Based mostly on the doc and a few experiments: on input like ./cgen encode SHA256, the output sha256r64.cnf has comments near the beginning (lines starting with a c) that describe the assignment of the variables. For the message input the comment is

c var M = {1/32/1}/16/32

which means that the input message block consists of variables 1 thru 512. That's because 1/32/1 means start from 1, 32 variables, incrementing by 1 for each variable; and {}/16/32 means repeat such group 16 times, incrementing the initial number by 32 for each group of variables.

Similarly the following comment describes the assignment of the hash output:

c var H = {{47733/31/-2, -47610}, {-47794, 47792/30/-2, -47052}, {47853/30/-2, -46494, 46492}, {-47912, 47910/29/-2, -45936, 45934}, {47973/31/-2, -47547}, {-48030, 48028/28/-2, -46993, 46991, 46989}, {48091/31/-2, -46429}, {48152/31/-2, -45871}}

And that tells the output is formed of 8 groups of 32 variables, the first group being the variables
47733, 47731, 47729, (26 numbers omitted), 47675, 47673, -47610;
the second group being the variables
-47794, 47792, 47790, (26 numbers omitted), 47736, 47734, -47052;
and so on.

Reading order in the comment coincides with reading order in message and hash when data is in big-endian binary. A minus indicates the variable is complemented.


if we input 640 bits into the SHA-256 algorithm…

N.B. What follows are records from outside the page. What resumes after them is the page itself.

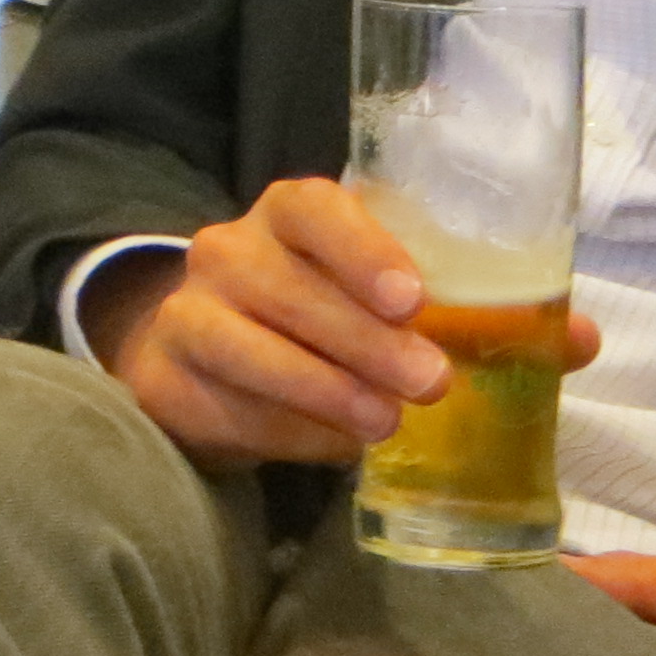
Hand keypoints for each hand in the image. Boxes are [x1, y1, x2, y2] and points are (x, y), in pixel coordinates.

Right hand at [93, 181, 455, 471]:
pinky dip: (291, 432)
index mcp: (284, 215)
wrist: (208, 359)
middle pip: (288, 290)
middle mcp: (225, 252)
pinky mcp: (163, 380)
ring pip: (248, 350)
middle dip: (365, 341)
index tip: (410, 300)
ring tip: (384, 422)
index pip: (314, 210)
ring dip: (325, 390)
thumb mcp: (356, 290)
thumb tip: (493, 341)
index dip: (363, 251)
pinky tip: (336, 445)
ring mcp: (185, 313)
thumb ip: (406, 305)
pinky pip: (229, 408)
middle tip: (428, 382)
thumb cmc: (314, 315)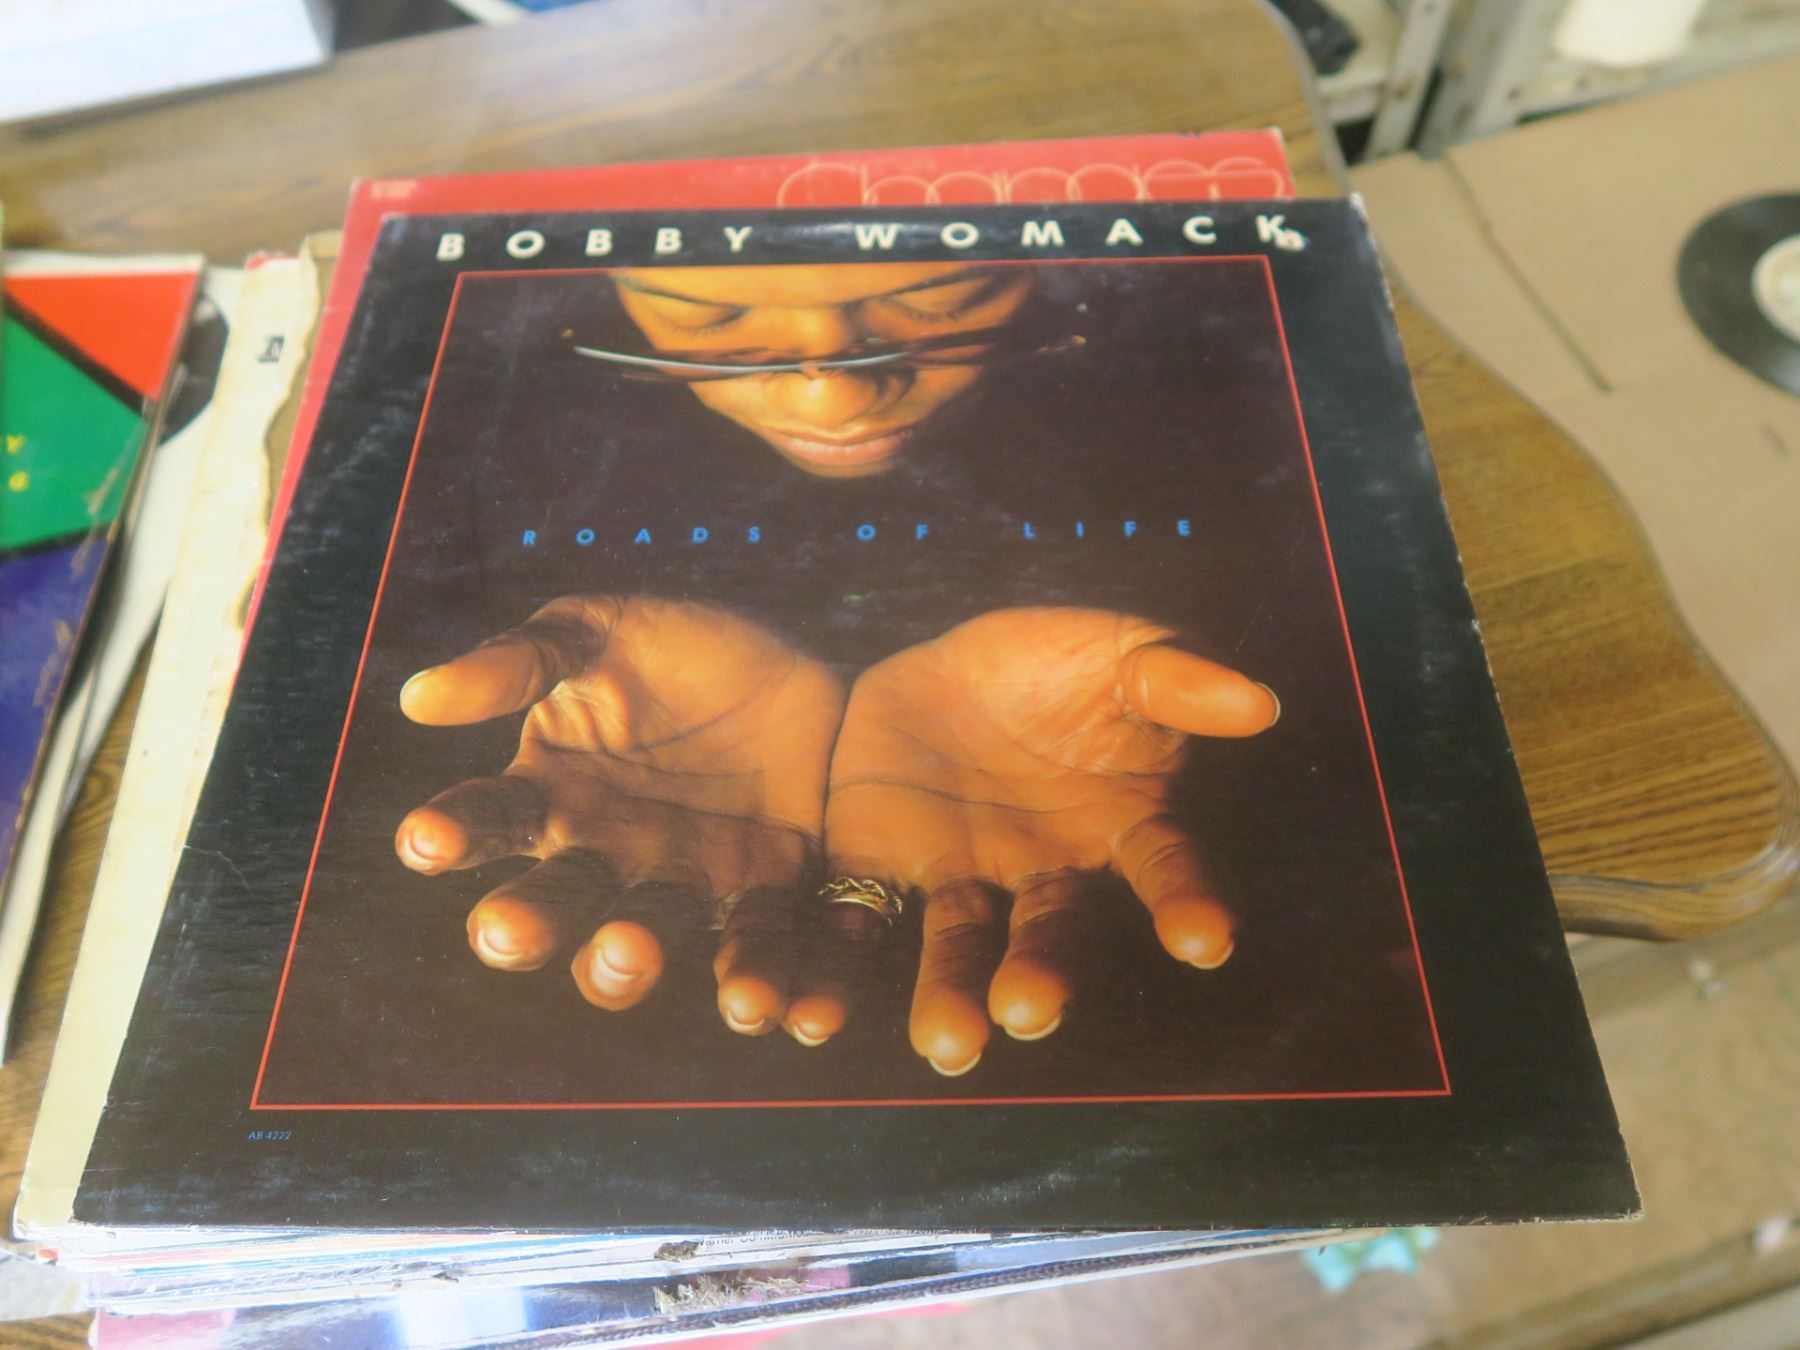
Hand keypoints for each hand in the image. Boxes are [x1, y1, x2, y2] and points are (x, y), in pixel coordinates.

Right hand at [394, 595, 846, 1032]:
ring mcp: (682, 886)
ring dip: (628, 960)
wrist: (801, 671)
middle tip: (505, 931)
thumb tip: (420, 697)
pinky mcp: (762, 899)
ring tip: (630, 947)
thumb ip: (521, 660)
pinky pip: (754, 948)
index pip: (487, 820)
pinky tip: (760, 999)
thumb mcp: (599, 632)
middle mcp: (604, 858)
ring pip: (640, 943)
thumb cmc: (679, 653)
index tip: (422, 840)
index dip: (452, 833)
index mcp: (551, 796)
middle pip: (553, 904)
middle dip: (529, 923)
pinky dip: (756, 980)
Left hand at [821, 607, 1278, 1074]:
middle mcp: (1043, 872)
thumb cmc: (1059, 663)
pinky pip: (855, 923)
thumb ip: (1175, 678)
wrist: (944, 659)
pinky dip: (833, 968)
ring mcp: (959, 876)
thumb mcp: (1118, 651)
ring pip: (955, 946)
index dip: (1187, 902)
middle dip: (1042, 974)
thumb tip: (1259, 701)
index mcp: (1117, 824)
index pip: (1163, 869)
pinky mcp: (876, 865)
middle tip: (1029, 1010)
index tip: (1206, 940)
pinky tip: (814, 1010)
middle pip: (1049, 934)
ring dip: (948, 996)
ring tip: (945, 1041)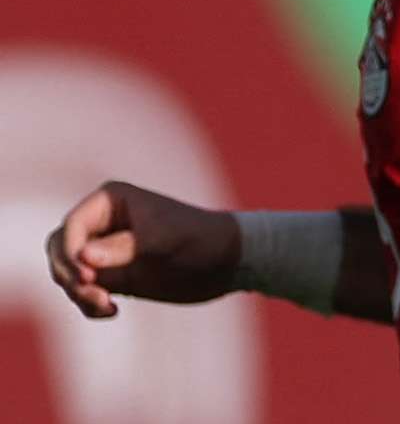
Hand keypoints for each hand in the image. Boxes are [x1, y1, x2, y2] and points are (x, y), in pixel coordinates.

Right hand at [44, 181, 241, 317]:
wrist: (228, 261)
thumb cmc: (201, 238)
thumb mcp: (164, 240)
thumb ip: (124, 248)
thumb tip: (83, 257)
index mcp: (110, 200)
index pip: (71, 227)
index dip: (71, 253)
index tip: (88, 278)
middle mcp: (103, 223)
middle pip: (60, 250)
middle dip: (69, 275)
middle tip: (95, 295)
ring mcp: (105, 251)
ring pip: (67, 273)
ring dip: (78, 293)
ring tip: (107, 306)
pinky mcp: (113, 276)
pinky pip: (83, 291)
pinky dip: (88, 304)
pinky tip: (111, 311)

The command discussed previously is for a single compression function for a single 512-bit message block. If we add the padding manually, that allows messages of 0 to 447 bits.

For 640 bits, that is 80 bytes, I think the command would be

./cgen encode SHA256 -vM string:01234567890123456789012345678901234567890123456789012345678901234567890123456789 pad:sha256 except:1..640

with the input bits 1…640. Since there are two chained compressions, there are about twice as many equations.

For SHA256d used in bitcoin (which re-hashes the hash), I can't find direct support in the tool. We need one more compression function, for a total of three. Note that in mining, the first compression is essentially constant and handled outside the mining ASICs.


From thought experiment: the best SAT solvers will actually do when submitted problems about SHA-256 with full 64 rounds per compression is: compute SHA-256 in the forward direction for given inputs, or/and find a few bits of missing input (when there is a solution). The running time grows at best as $2^b$ where $b$ is the total number of missing input bits, and the whole thing does not help at all in bitcoin mining.